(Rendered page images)
-*-

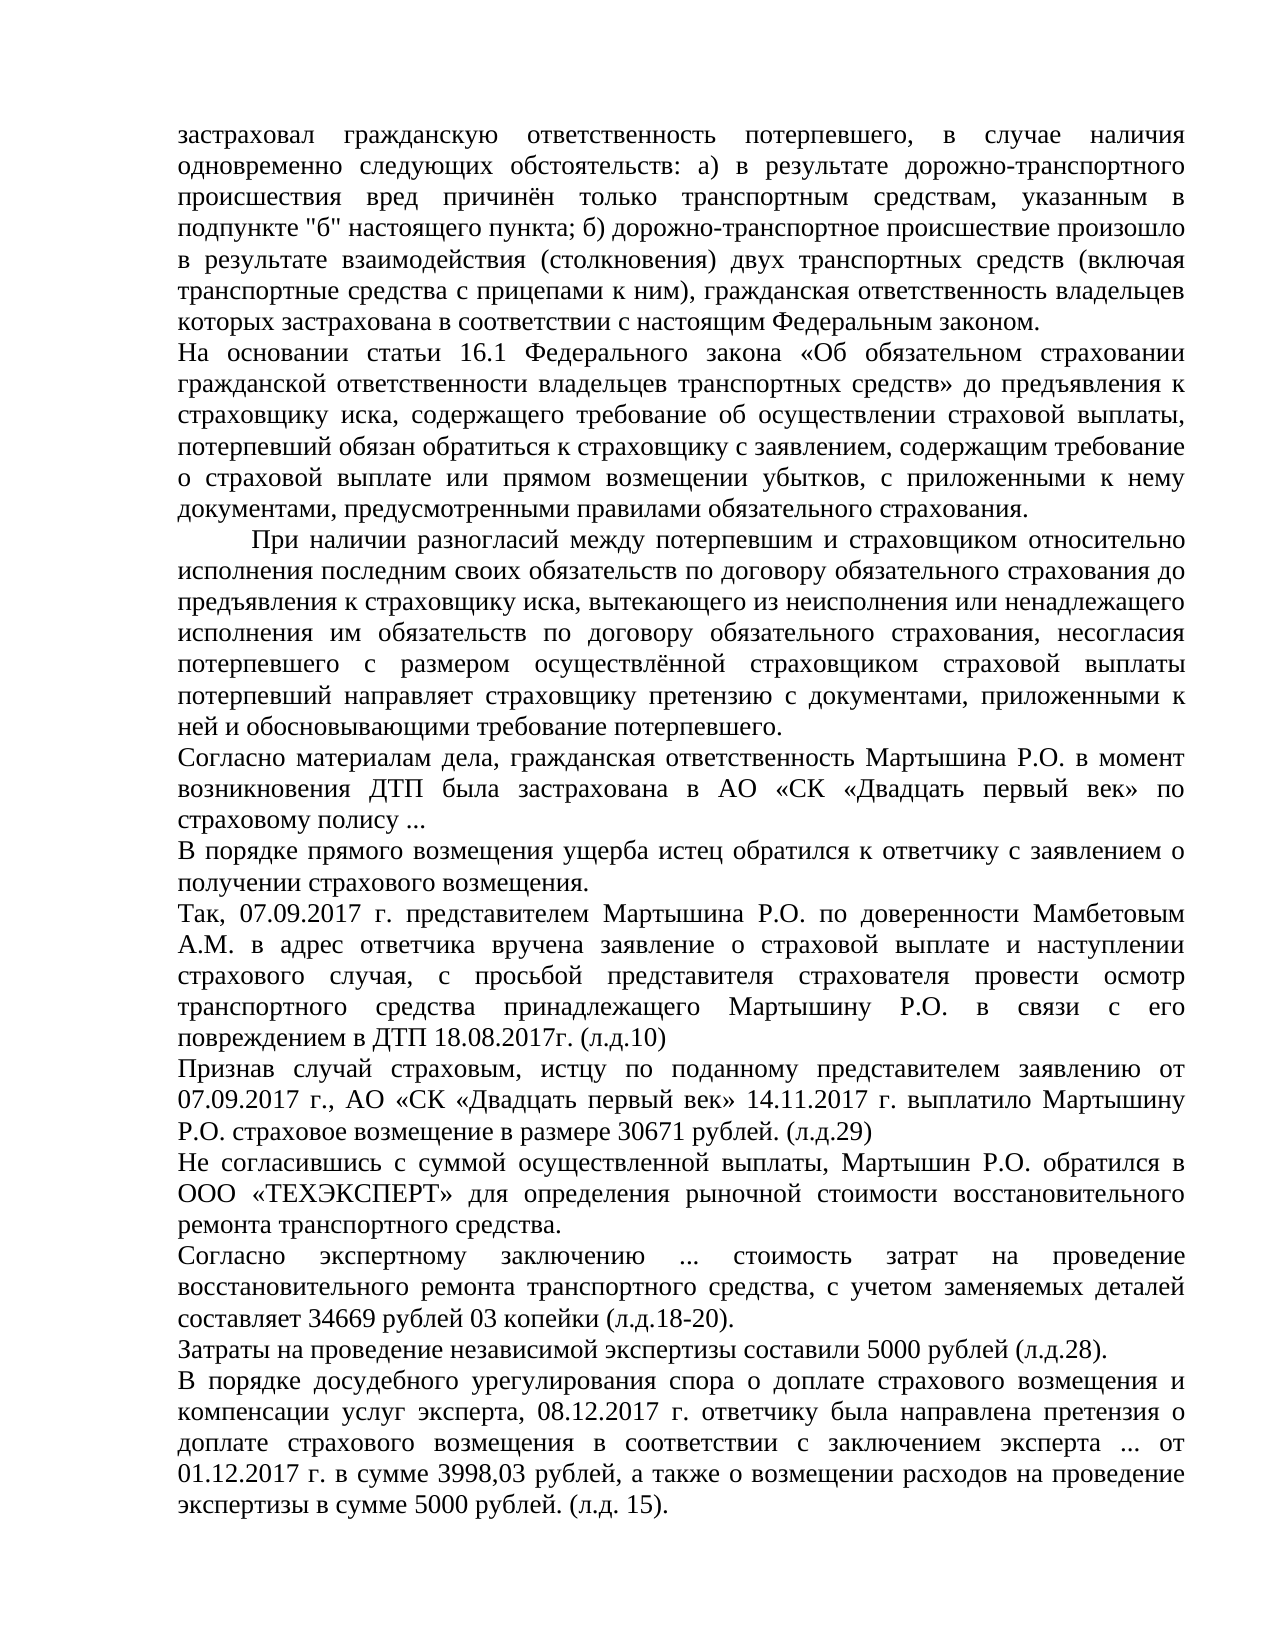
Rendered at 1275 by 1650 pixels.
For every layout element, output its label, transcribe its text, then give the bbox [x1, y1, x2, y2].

text Признав случай страховым, истцу по поданному представителем заявлению от 07.09.2017 г., АО «СК «Двадцать первый век» 14.11.2017 г. выплатило Мартышину Р.О. страховое возмещение в размере 30671 рублей. (л.д.29) [177, 1052, 1186, 1146]
text В порядке досудебного урегулирования спора о доплате страхового возмещения и компенсации услуг эксперта, 08.12.2017 г. ответчику была направлена претензия о доплате страхового возмещения в соответствии с заключением эксперта ... от 01.12.2017 г. в сумме 3998,03 рублей, а также о возмещении расходов на проведение экспертизы в сумме 5000 рублей. (л.д. 15). [177, 1364, 1186, 1520]
text Так, 07.09.2017 г. представителем Мартышина Р.О. по доверенности Мамбетовым А.М. в адрес ответчика вручена заявление о страховой выплате и наступлении страхового случая, с просьбой представителя страхователя провести осмотр транспортного средства принадлежащего Мартышину Р.О. в связи с его повреждением в ДТП 18.08.2017г. (л.д.10) [177, 897, 1186, 1052]
text Затраты на проведение независимой экспертизы составили 5000 рублей (л.д.28). [177, 1333, 1186, 1364]
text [177, 118, 1186, 336]
text В порядке прямого возмещения ущерба истец обратился к ответчику с заявлением о получении страхового возмещения. [177, 834, 1186, 897]
text При наличии разногласий между потерпевшим и страховщиком относительно исполнения последним своих обязательств по договору обязательного страхования до предъявления к страховщику иска, вытекающего из неисполнения или ненадлежащего исполнения им обязательств по договору обязательного страхования, несогласия потерпевшего с размером осуществлённой страховщиком страховой выплаты потерпевший направляет страховщику претензию с документами, приложенными к ней и обосновывающими требование потерпевшего. [177, 523, 1186, 741]
text Согласно материалам дела, гражданская ответственность Мартышина Р.О. в момент возникновения ДТП была застрахована в АО «СК «Двадцать первый век» по страховому полису ... [177, 741, 1186, 834]
text Согласно экспертному заключению ... стоимость затрат на проведение восстановительного ремонта транспортного средства, с учетом заменяемых деталей составляет 34669 рублей 03 копейки (л.д.18-20). [177, 1239, 1186, 1333]
text На основании статьи 16.1 Федерального закона «Об обязательном страховании гражданской ответственности владельцев транспортных средств» до предъявления к страховщику иска, содержащего требование об осуществлении страховой выплаты, потерпевший обязан обратиться к страховщику с заявлением, содержащим требование о страховой выплате или прямом возмещении убытков, с приложенными к нему документами, предусмотренными правилами обязательного страхования. [177, 336, 1186, 523]
text Не согласившись с суммой осуществленной выплаты, Мартышин Р.О. обратился в ООО «ТЕХЭКСПЕРТ» для определения рыночной стоимости восстановительного ремонта транспортного средства. [177, 1146, 1186, 1239]
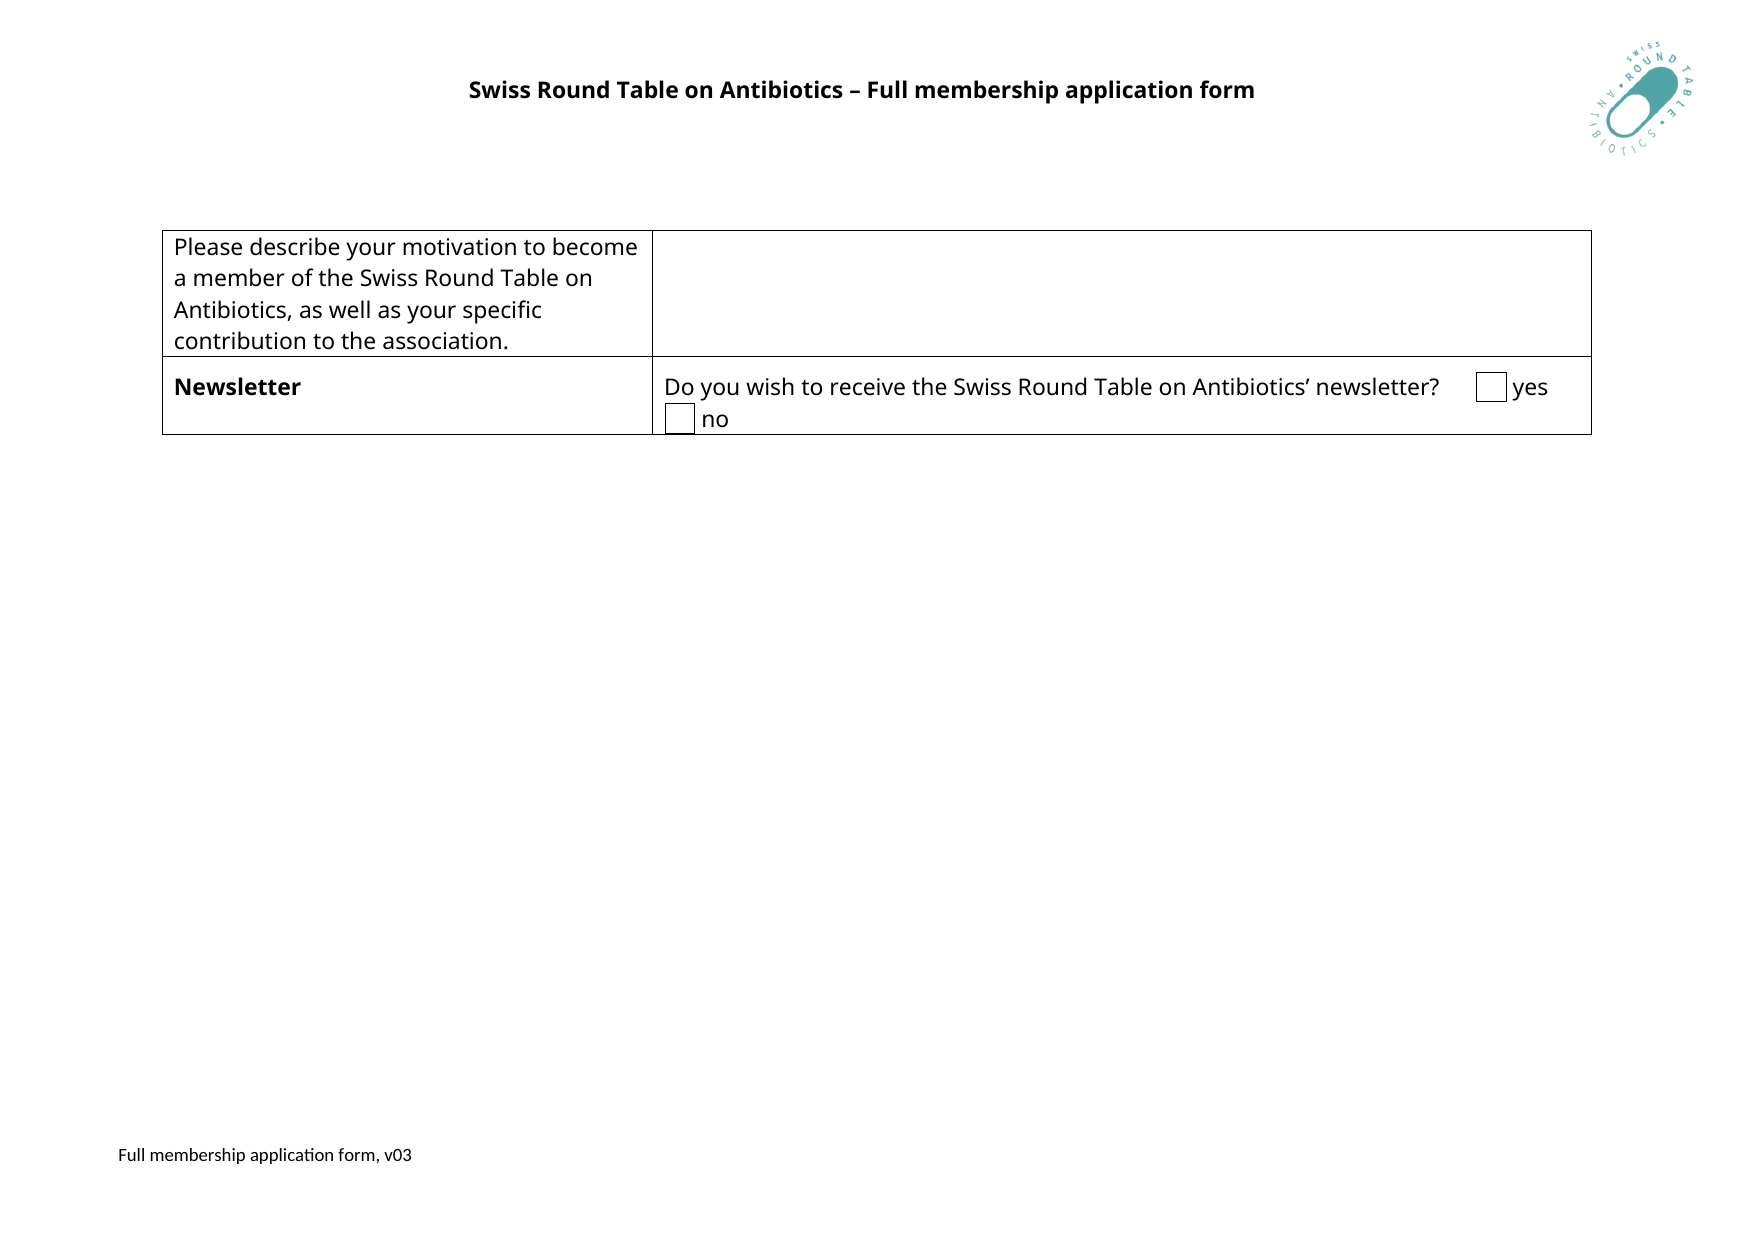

-*-

_Request:_
Show the lines above with "средства".

_Task output:_
text Так, 07.09.2017 г. представителем Мартышина Р.О. по доверенности Мамбетовым А.М. в адрес ответчика вручена заявление о страховой выплате и наступлении страхового случая, с просьбой представителя страхователя провести осмотр транспортного средства принадлежащего Мартышину Р.О. в связи с его повреждением в ДТП 18.08.2017г. (л.д.10) [177, 897, 1186, 1052]
text Согласно экспертному заключению ... стоимость затрат на проведение восстановительного ремонта транспортного средства, с учетом заменяемых деталей составляет 34669 рублей 03 копейки (л.д.18-20). [177, 1239, 1186, 1333]
text Не согласившись с суммой осуществленной выплаты, Мартышин Р.О. обратился в ООО «ТЕХЭКСПЕРТ» для определения рыночной стоимости восстановительного ремонта транспортного средства. [177, 1146, 1186, 1239]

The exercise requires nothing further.